Exercise details: Which lines of the data below hold "zaleceń"? Copy each of them.

Provided entries:
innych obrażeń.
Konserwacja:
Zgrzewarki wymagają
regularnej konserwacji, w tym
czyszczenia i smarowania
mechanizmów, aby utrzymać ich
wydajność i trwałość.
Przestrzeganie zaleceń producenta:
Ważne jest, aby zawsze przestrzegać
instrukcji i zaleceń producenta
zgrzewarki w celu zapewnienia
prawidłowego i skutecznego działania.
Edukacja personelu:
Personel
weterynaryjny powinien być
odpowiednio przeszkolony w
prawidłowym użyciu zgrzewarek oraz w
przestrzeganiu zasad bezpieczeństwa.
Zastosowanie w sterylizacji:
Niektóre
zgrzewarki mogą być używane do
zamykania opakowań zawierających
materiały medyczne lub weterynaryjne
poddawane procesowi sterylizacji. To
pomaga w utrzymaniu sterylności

Response:
Przestrzeganie zaleceń producenta:
instrukcji i zaleceń producenta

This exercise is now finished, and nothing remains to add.